_Text block_.
━━━━━━

# What build would you use to vape at 150W on a series mod?



## Jebula999 (16/9/15)

Sup Vapes,

Just wanted to find out what kind of build you would use to vape at 150W on a series mod?


I ask this because on my Sigelei 150W, according to math, i can run a coil at the lowest 0.75ohm, which is 20A on the dot with the batteries i have.

But how is the vape on a 0.75ohm coil at 150W? Because if i understand it correctly, the higher the ohm the less Watts we generally use....


Any info would be greatly appreciated 
-Jeb


----------



## Mike (16/9/15)

Be careful about your calculations. 150W is 150W. If your batteries are at 3.3v, you'll need 45A (+ 10% or so lets say) to get 150W.

Can't speak about vaping at 100W+ though. Only done it once and didn't like it.


----------



## Andre (16/9/15)

Play around with this: http://www.steam-engine.org/modrange.asp

Reactions: Like 1


----------



## whatalotigot (17/9/15)

Hey man

I vape between 80-120w on a daily basis.

If you want to vape at 150w, 
you are going to want to have MAX coverage of coils. Also get the ohm down very low to about .1 or .2 (remember Ohm doesnt matter as we are using regulated, but using bigger wire allows a long ramp up, so at 150w it will be like a normal ramp up)

Try going for 11wraps dual coil 22g wire. 
or 
24g wire, try doing dual parallel 4-6 wraps per coil (dual strand)

This will be nice surface area, so you dont get any dry hits at 150w.

Iv vaped 200w with a dual para 24g 6wraps each coil. with no problem. 

*DO NOT USE 26g or higher, you WILL get instant dry hits.*

Hope this helps

Reactions: Like 1 | Agree 3 | Informative 1


----------



## Jebula999 (17/9/15)

whatalotigot said:


> Hey man
> 
> I vape between 80-120w on a daily basis.
> 
> ...



Thank you man, this is the response i was hoping for 

Now you say don't worry too much about the ohms as we are using regulated mods. So then what are you using to calculate the AMP draw?

Reactions: Like 1


----------



## Andre (17/9/15)

Jebula999 said:


> Thank you man, this is the response i was hoping for
> 
> Now you say don't worry too much about the ohms as we are using regulated mods. So then what are you using to calculate the AMP draw?


This: http://www.steam-engine.org/modrange.asp


----------



## whatalotigot (17/9/15)

You can use steam engine to check amp draw.

But remember, the mod was made to go to 150w with 2 18650 batteries. No need to worry about amp draw. Usually these mods can go down to .1ohm. You DO NOT have to worry about venting batteries. thats the beauty of regulated mods!!
On a regulated device, it doesnt matter. Aslong as the batteries are good and the mod is firing you have no worries.
Unless you are worried about battery life. And Yes at 150w it will last alot shorter then normal. But I vape most days at 80w and a set of batteries last me a full day easy.

Reactions: Agree 1 | Informative 1


----------



## Mike (17/9/15)

Mike said:


> Be careful about your calculations. 150W is 150W. If your batteries are at 3.3v, you'll need 45A (+ 10% or so lets say) to get 150W.
> 
> Can't speak about vaping at 100W+ though. Only done it once and didn't like it.

Reactions: Agree 1


----------



## Jebula999 (17/9/15)

whatalotigot said:


> You can use steam engine to check amp draw.

━━━━━━

_Record set_.
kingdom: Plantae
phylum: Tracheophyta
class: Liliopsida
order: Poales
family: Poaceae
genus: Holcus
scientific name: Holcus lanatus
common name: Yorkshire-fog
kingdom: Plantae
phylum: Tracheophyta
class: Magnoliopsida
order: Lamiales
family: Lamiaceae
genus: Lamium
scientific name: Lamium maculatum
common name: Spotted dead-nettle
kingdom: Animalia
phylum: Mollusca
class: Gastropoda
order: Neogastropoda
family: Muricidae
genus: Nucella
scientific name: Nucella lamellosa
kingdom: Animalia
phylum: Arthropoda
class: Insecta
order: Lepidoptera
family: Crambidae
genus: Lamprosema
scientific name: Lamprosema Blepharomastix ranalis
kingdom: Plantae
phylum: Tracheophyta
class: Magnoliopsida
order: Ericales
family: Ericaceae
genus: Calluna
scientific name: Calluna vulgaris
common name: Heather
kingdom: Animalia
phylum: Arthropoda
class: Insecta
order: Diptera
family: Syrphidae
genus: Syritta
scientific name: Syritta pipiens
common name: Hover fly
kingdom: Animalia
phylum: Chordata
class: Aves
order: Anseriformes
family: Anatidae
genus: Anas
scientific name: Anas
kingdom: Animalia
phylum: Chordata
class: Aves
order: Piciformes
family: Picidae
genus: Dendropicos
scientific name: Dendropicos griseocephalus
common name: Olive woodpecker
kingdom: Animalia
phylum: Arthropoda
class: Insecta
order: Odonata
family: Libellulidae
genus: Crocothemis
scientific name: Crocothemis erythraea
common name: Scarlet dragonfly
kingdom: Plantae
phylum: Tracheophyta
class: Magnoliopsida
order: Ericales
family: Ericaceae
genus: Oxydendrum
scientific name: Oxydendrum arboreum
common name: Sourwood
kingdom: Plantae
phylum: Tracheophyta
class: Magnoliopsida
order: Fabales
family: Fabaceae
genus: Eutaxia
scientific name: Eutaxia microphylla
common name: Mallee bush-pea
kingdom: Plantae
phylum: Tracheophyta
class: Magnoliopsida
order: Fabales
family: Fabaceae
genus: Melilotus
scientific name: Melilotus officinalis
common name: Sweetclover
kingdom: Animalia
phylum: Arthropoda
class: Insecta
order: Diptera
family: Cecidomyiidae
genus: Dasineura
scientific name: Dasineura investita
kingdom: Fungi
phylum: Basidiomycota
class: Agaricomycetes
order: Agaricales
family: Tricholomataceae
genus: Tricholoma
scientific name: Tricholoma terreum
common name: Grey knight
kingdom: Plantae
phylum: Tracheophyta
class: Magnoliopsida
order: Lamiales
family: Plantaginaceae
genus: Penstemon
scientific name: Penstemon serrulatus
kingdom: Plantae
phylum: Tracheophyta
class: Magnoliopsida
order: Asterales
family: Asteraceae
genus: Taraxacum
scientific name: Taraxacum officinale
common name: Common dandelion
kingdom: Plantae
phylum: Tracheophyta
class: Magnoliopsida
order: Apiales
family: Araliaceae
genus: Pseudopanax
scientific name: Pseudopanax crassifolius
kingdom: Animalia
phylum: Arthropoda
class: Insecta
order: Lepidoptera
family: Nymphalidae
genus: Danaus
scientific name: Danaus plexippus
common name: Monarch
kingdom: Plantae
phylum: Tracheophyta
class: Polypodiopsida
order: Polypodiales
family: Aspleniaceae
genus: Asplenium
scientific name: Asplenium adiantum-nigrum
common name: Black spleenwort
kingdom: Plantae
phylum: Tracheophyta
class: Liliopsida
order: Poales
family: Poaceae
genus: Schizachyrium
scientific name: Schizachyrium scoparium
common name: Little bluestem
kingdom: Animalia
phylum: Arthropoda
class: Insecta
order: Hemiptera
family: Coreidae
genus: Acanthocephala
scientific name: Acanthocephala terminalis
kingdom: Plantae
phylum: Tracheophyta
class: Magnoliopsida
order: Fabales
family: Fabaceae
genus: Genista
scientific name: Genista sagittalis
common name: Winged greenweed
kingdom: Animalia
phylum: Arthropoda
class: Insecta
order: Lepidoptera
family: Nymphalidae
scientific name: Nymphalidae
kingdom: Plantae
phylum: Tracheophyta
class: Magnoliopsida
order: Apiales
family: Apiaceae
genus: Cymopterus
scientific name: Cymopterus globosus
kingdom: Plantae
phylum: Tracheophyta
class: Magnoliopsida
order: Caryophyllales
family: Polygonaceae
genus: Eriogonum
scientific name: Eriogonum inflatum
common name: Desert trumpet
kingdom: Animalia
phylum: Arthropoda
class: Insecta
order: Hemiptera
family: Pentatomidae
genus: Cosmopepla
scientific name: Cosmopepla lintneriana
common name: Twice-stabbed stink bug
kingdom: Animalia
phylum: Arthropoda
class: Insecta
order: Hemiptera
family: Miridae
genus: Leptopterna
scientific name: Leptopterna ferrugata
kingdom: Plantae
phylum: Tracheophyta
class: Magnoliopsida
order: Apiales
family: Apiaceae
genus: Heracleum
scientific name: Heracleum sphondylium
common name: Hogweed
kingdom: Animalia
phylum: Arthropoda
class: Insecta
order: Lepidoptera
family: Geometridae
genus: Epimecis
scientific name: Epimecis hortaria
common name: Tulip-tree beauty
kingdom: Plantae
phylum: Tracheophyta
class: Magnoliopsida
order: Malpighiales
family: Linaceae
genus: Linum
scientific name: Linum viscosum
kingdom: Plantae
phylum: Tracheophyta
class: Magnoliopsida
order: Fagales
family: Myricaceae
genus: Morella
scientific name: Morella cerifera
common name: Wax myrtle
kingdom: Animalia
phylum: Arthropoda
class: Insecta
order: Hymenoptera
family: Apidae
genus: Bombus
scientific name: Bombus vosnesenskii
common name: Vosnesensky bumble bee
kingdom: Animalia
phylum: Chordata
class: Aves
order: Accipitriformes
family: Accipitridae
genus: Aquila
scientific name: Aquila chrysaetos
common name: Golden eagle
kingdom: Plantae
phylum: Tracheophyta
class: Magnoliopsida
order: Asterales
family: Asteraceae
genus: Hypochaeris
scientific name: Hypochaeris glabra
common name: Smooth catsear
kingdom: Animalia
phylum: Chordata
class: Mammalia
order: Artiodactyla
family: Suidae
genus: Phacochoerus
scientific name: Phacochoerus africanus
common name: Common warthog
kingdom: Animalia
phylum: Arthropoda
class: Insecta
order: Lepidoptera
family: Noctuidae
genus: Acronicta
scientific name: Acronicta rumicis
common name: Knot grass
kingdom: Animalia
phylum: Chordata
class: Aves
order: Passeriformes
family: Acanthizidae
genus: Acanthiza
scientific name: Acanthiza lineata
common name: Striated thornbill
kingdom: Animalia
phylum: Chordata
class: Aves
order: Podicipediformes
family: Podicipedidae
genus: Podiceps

━━━━━━

_Brief 1_.
Answer these from the vaping forum thread, one line each:
(a) What is the lowest coil resistance Jebula999 says he can run on his Sigelei 150W?
(b) According to Mike, how many amps are needed to get 150W if the batteries are at 3.3v?
(c) Which wire gauges does whatalotigot say not to use?
_Brief 2_.
Carry on the vaping forum thread from the point where it stops.

_Reply 1_.
(a) 0.75ohm
(b) 45A, plus about 10%
(c) 26g or higher

_Reply 2_.
> 
> But remember, the mod was made to go to 150w with 2 18650 batteries. No need to worry about amp draw. Usually these mods can go down to .1ohm. You DO NOT have to worry about venting batteries. thats the beauty of regulated mods!!
> On a regulated device, it doesnt matter. Aslong as the batteries are good and the mod is firing you have no worries.
> Unless you are worried about battery life. And Yes at 150w it will last alot shorter then normal. But I vape most days at 80w and a set of batteries last me a full day easy.


Thanks again!

Reactions: Like 1


----------



## Andre (17/9/15)

whatalotigot said:


> You can use steam engine to check amp draw.
> 
> But remember, the mod was made to go to 150w with 2 18650 batteries. No need to worry about amp draw. Usually these mods can go down to .1ohm. You DO NOT have to worry about venting batteries. thats the beauty of regulated mods!!
> On a regulated device, it doesnt matter. Aslong as the batteries are good and the mod is firing you have no worries.
> Unless you are worried about battery life. And Yes at 150w it will last alot shorter then normal. But I vape most days at 80w and a set of batteries last me a full day easy.


That link to steam engine, @Jebula999, is more to give you info on what is the best resistance range to get the most power out of your particular regulated device. At 0.75 ohms you will definitely not get to 150W as I understand it.

Reactions: Like 1


----------



## Jebula999 (17/9/15)

Andre said:


> That link to steam engine, @Jebula999, is more to give you info on what is the best resistance range to get the most power out of your particular regulated device. At 0.75 ohms you will definitely not get to 150W as I understand it.



For instance, here is a snip of the site and i have entered everything as it shows on my mod(i picked random numbers on my mod, i have not fired it at these stats)

Could someone explain what this all means or what the site it trying to tell me?


----------



## Andre (17/9/15)

Jebula999 said:


> For instance, here is a snip of the site and i have entered everything as it shows on my mod(i picked random numbers on my mod, i have not fired it at these stats)
> 
> Could someone explain what this all means or what the site it trying to tell me?
> View attachment 35758


What that tells me (and I am by no means an expert - far from it) is that you would be drawing a current of 17.9 A at 120 W on a coil of a resistance between 0.33 and 0.37 ohms. If you are satisfied with the safety margin between 17.9 and 20 A (assuming your batteries have a continuous discharge current of 20 A), you should be good to go. 

If you just input the name of the device on steam engine you get:







The values it shows there are based on the known (published) max output current, voltage and power of the Sig 150. From that one can infer that the batteries are in series. So the amp draw is as if you only have one battery in there. Thus, if your coiling is at a resistance between 0.167 and 0.375 ohms (with the best balance being 0.313 ohms) you can reach 150 W, but at a current draw of 20 W - so make sure your batteries can handle that.

Reactions: Winner 1


----------



## whatalotigot (18/9/15)

Why would you need to do the maths for this. The mod will fire and batteries will be fire regardless. This isnt a mech mod. Its regulated!

Reactions: Agree 1 | Disagree 2


----------



## Mike (18/9/15)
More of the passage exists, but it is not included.